━━ LINHAS EXTRAÍDAS
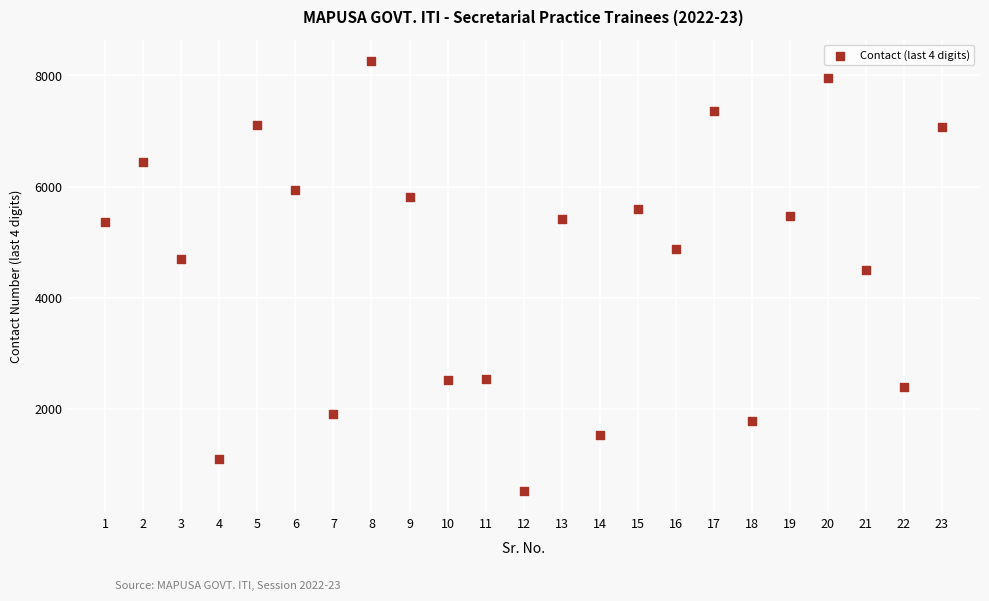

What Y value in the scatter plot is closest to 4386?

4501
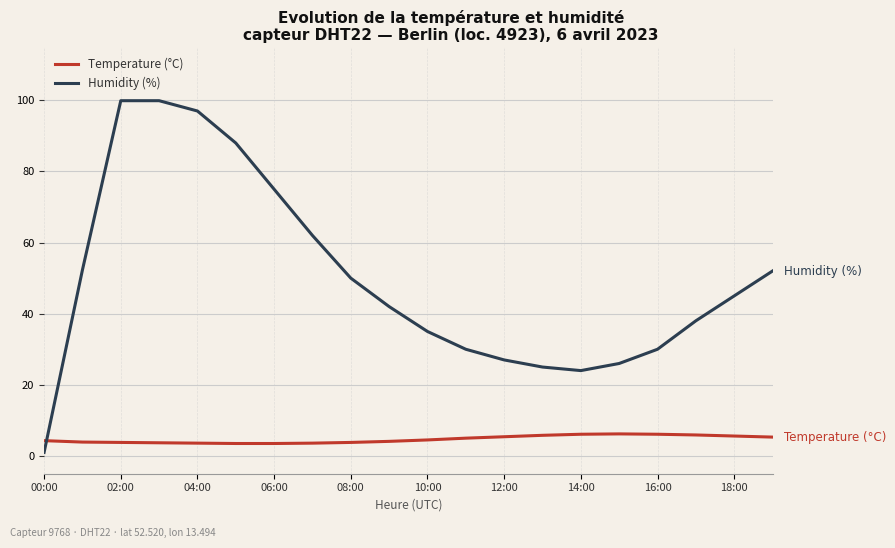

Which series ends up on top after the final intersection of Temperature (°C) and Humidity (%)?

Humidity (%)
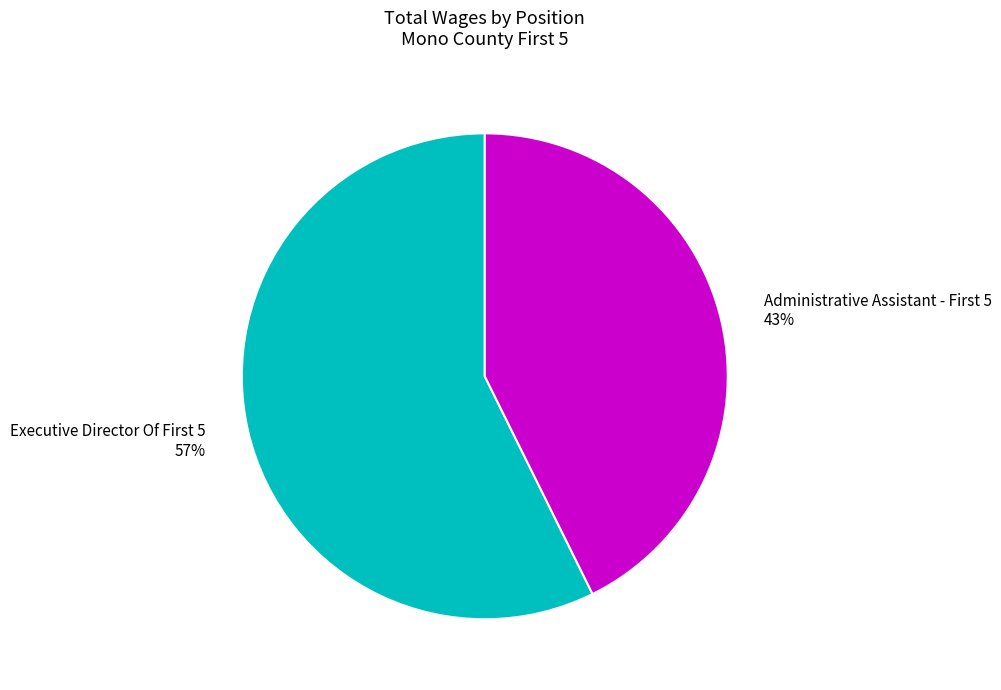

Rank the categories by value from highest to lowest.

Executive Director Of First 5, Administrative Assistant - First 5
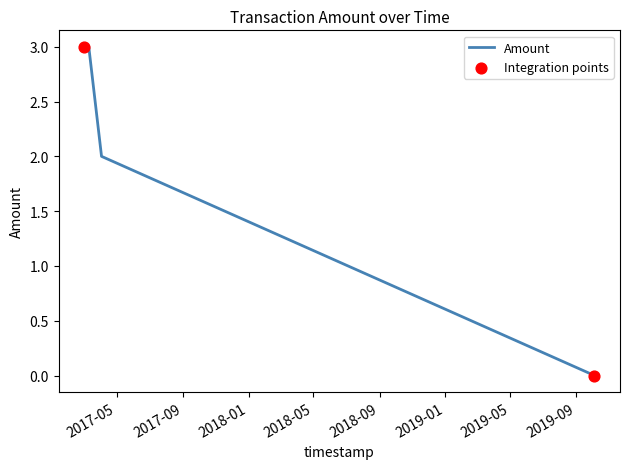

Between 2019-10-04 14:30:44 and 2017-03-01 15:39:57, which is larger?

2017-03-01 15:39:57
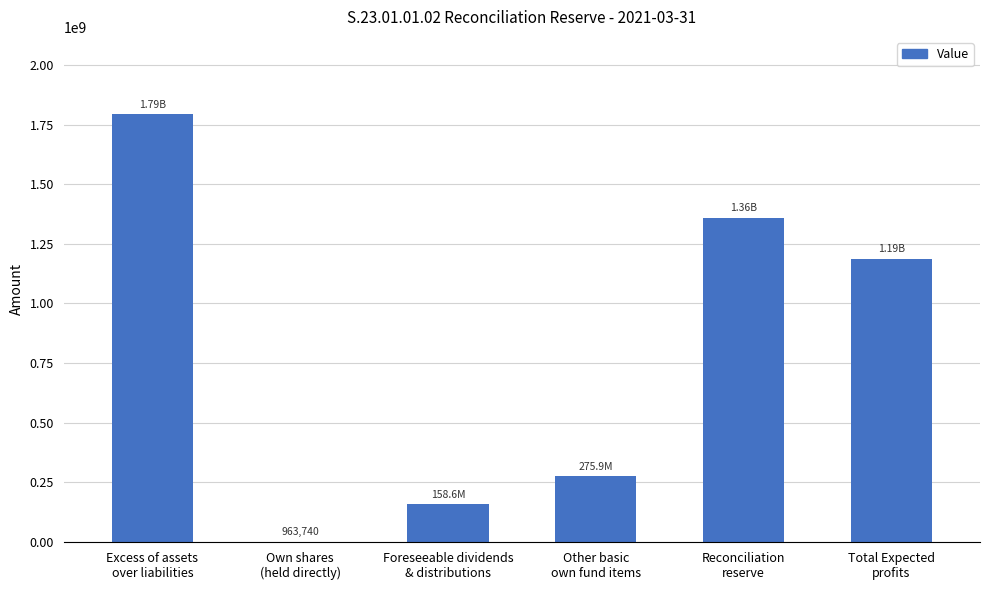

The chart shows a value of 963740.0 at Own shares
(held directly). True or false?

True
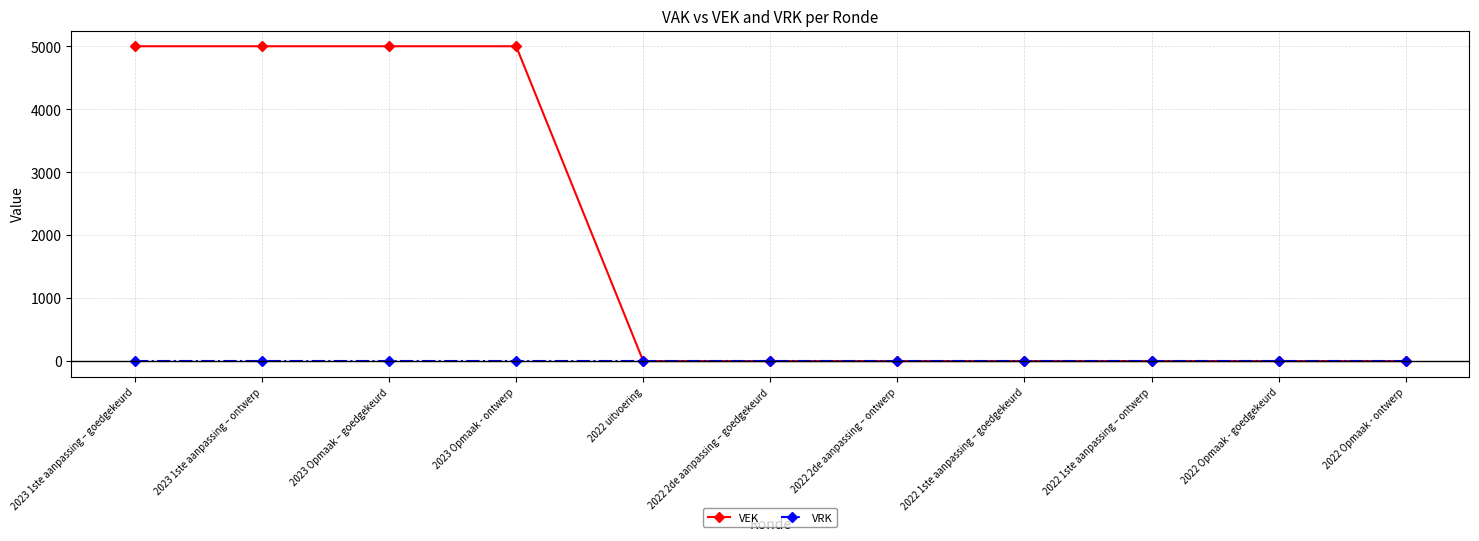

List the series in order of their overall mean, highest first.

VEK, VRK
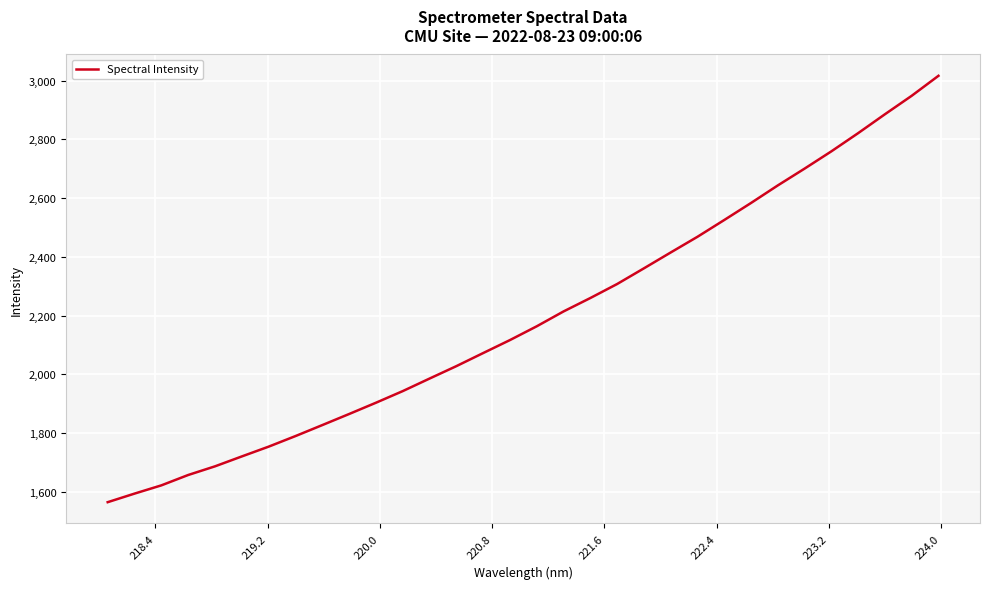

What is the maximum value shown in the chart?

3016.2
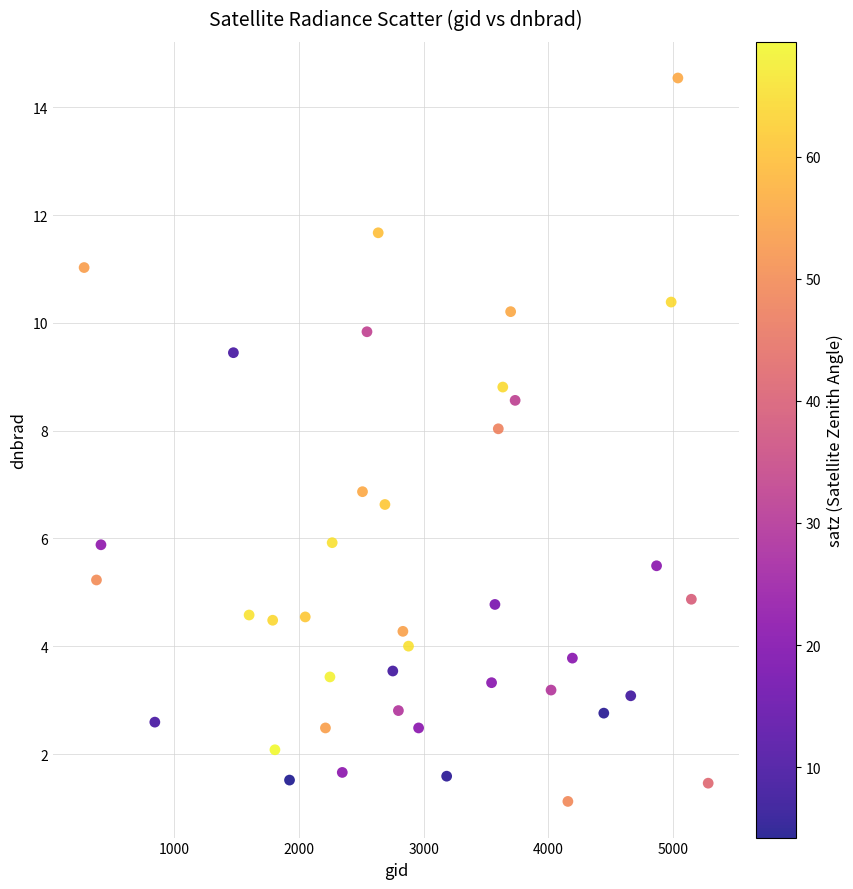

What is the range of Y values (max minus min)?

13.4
━━━━
*DESCRIÇÃO DA TAREFA*. Pode apresentar todas as linhas acima como uma tabela Markdown com as colunas "Número" e "Texto", numerando-as em sequência e deixando de fora as linhas em branco e as imagens?

*RESPOSTA ESCRITA*.
| Número | Texto |
|---|---|
| 1 | What Y value in the scatter plot is closest to 4386? |
| 2 | 4501 |
| 3 | Which series ends up on top after the final intersection of Temperature (°C) and Humidity (%)? |
| 4 | Humidity (%) |
| 5 | Rank the categories by value from highest to lowest. |
| 6 | Executive Director Of First 5, Administrative Assistant - First 5 |
| 7 | Between 2019-10-04 14:30:44 and 2017-03-01 15:39:57, which is larger? |
| 8 | 2017-03-01 15:39:57 |
| 9 | The chart shows a value of 963740.0 at Own shares |
| 10 | (held directly). True or false? |
| 11 | True |
| 12 | List the series in order of their overall mean, highest first. |
| 13 | VEK, VRK |
| 14 | What is the maximum value shown in the chart? |
| 15 | 3016.2 |
| 16 | What is the range of Y values (max minus min)? |
| 17 | 13.4 |